Stating domain and range from functions?

[Mellic]

i just cannot seem to wrap my head in this.
im supposed to take a function like
y = 4x-6.2
and state its domain and range which from what my notes tell me is supposed to look like
D = {X|XER}
R = {Y|YER}
but i cant seem to find a way to start or solve it , anyone got an ideal? thanks for any help.

 

[JeffM]

i just cannot seem to wrap my head in this.
im supposed to take a function like
y = 4x-6.2
and state its domain and range which from what my notes tell me is supposed to look like
D = {X|XER}
R = {Y|YER}
but i cant seem to find a way to start or solve it , anyone got an ideal? thanks for any help.

First, the implicit assumption is that, unless otherwise specified, we're talking about real numbers.

Are there any real values of x for which the function is not a real number?
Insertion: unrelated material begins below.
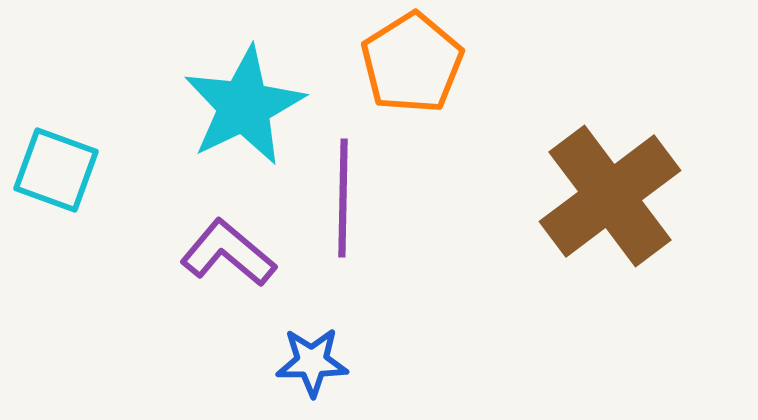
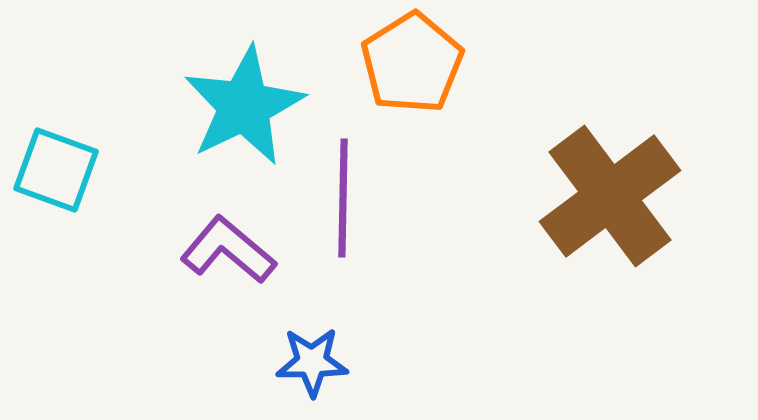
purple L-shape: moved 3 px up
Those values are not in the domain; all other values are.

Are there any real values that y cannot have? Those values are not in the range; all other values are.

Example 1: $\displaystyle y = \sqrt{x} - 1.$

If x is negative, the square root of x is not defined in the real numbers. The domain is all non-negative numbers. Because the square root of x is not less than zero, y cannot be less than - 1. The range is all real numbers greater than or equal to -1.

Example 2: $\displaystyle y = \left | \dfrac{1}{x^2 + 5x + 6} \right | + 2.$

Here x cannot equal x = - 2 or - 3, which would make the denominator zero and render the function undefined in the real numbers. So the domain is all real numbers except -2 and -3. Obviously, y cannot equal 2, nor can it be less than 2. So the range is all real numbers greater than 2.

 

[JeffM]

Oh, I really should give a third example.

$\displaystyle 0 < x < 1 \implies y = \dfrac{1}{x}.$

in this case, the function is not defined outside (0, 1). So the domain is all real numbers in the interval
(0, 1). Furthermore, y cannot be less than or equal to 1 so the range is all real numbers greater than 1.